We propose supporting both Postgresql and SQLite as backend storage for the data library. Both of these database systems are Free, well-supported, and in wide use. These have some important differences, but access to the underlying data is very similar using the two systems, and most software using these is completely interchangeable. Postgresql is a full-featured relational database using a client/server model to provide multiple users simultaneous access to the data. This is most appropriate for a web-interface to the XDL, and we expect to use Postgresql with a public web server for the initial, main XDL web site. SQLite provides an SQL database in a single, portable file, and is most appropriate for stand-alone applications, such as an application for storing and accessing personal XAFS data.
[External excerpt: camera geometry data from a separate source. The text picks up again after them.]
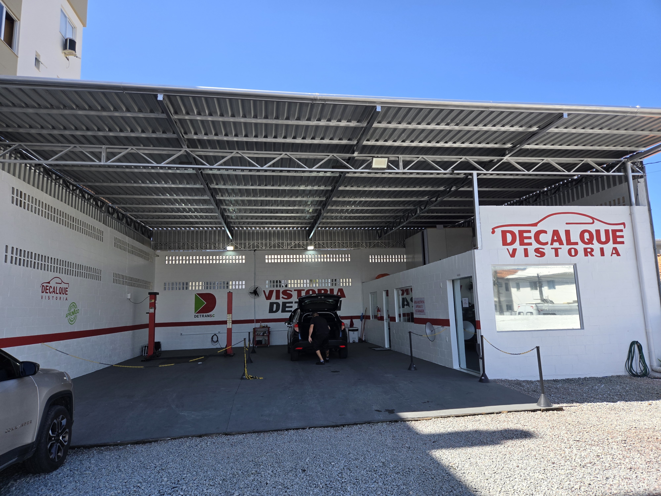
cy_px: 248
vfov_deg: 58.9
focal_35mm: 23
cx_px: 330
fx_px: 439
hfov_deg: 73.9
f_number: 1.8
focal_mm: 5.4
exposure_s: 1/2524
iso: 80
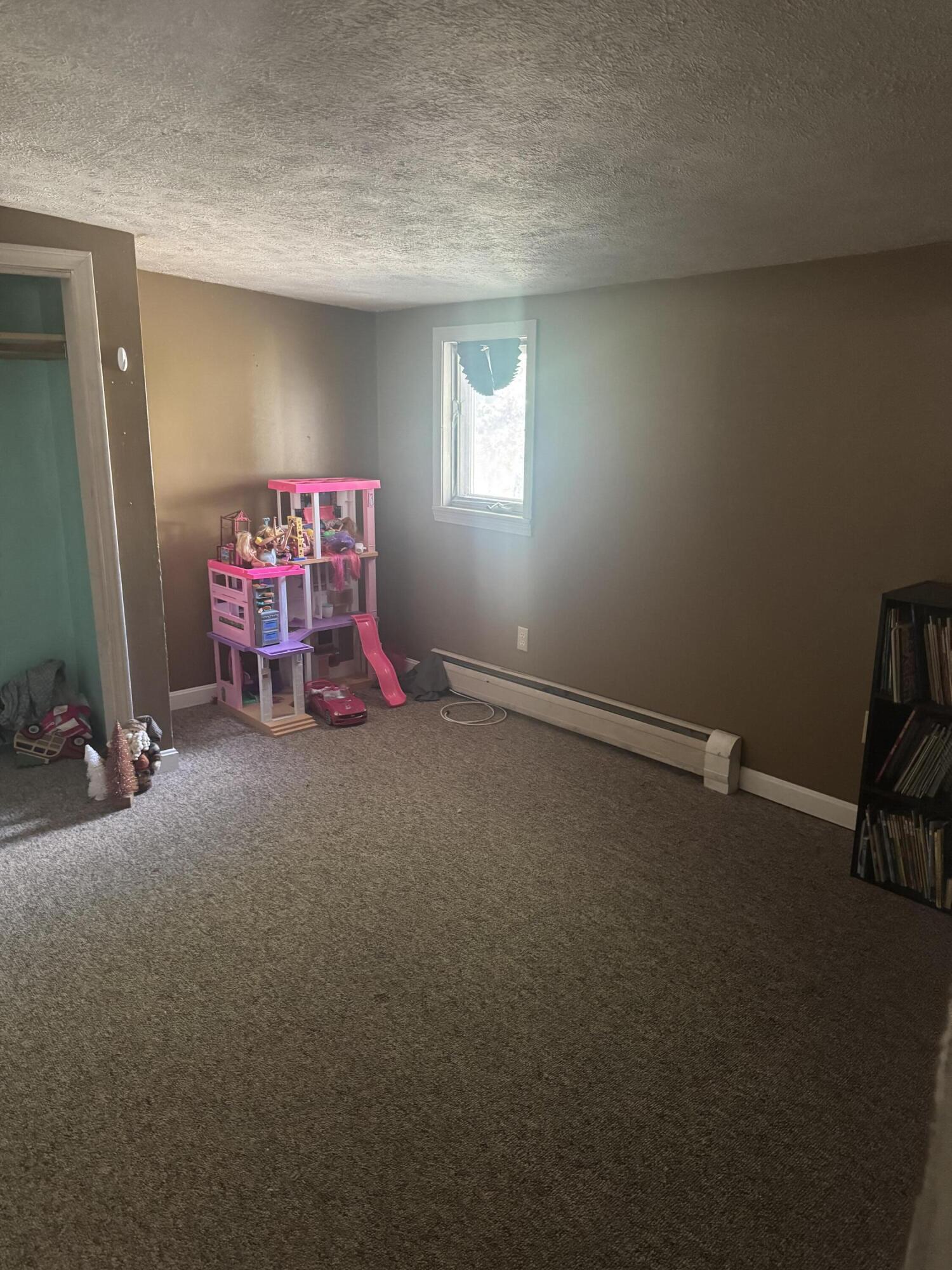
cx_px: 476
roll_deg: -1.5
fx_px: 880
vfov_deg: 71.6
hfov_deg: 56.8
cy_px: 635
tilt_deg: -14.9
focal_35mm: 24
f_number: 1.78
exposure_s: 1/40
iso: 1000
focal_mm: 6.76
The idea that two such applications (public web service, desktop application for private data) can use the same data storage approach means that one can imagine easily downloading from the public server into your private store of data, and uploading some of your data onto the public server.
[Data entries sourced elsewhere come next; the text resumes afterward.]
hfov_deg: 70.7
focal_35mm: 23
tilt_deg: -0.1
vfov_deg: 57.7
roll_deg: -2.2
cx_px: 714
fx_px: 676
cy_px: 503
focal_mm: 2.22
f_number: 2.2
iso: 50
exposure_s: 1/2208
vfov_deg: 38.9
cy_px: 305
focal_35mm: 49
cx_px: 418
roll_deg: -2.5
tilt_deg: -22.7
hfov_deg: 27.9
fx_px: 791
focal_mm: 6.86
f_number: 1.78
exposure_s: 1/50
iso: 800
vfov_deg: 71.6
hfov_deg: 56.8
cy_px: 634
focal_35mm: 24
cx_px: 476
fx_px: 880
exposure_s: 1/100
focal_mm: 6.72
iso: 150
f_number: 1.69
Challenges Using SQL Tables for Numerical Array

SQL-based relational databases may not be the most obvious choice for storing scientific data. One obvious limitation is that relational databases don't store array data very well. Thus storing array data in a portable way within the confines of an SQL database needs special attention. The approach adopted here is to JSON, which can encapsulate an array, or other complex data structure into a string.

Using JSON to store array data

JSON -- Javascript Object Notation -- provides a standard, easy-to-use method for encapsulating complex data structures into strings that can be parsed and used by a large number of programming languages as the original data. In this respect, the requirements for the XAS Data Library -- numerical arrays of data -- are fairly modest. Storing array data in strings is, of course, what ASCII Column Files have done for years, only not with the benefit of a standard programming interface to read them. As an example, an array of data [8000, 8001.0 , 8002.0] would be encoded in JSON as

'[8000, 8001.0, 8002.0]'

This is considerably easier and lighter weight than using XML to encode array data.

In addition to encoding numerical arrays, JSON can also encode an associative array (also known as a Hash Table, Dictionary, Record, or Key/Value List. This can be a very useful construct for storing attribute information. It might be tempting to use such Associative Arrays for many pieces of data inside the database, this would prevent those data from being used in SQL SELECT and other statements: such data would not be available for making relations. But, as Associative Arrays can so useful and extensible, several of the tables in the database include a attributes column that is always stored as text. This data will be expected to hold a JSON-encoded Associative Array that may be useful to complement the corresponding notes column. This data cannot be used directly in searching the database, but may be useful to particular applications.

Challenges When Using SQLite and Postgresql

While more similar than different, the SQLite and Postgresql have some differences in detail, for example in the way they normally store dates, boolean values, and enums. These can be ironed out so that a common subset of each is used. This is actually not very difficult, but needs to be kept in mind. For example, Enum values (which may have been used to encode Elements, Collection Modes, etc) are implemented as indexes into foreign tables, and JOINs must be used to relate the data in the tables.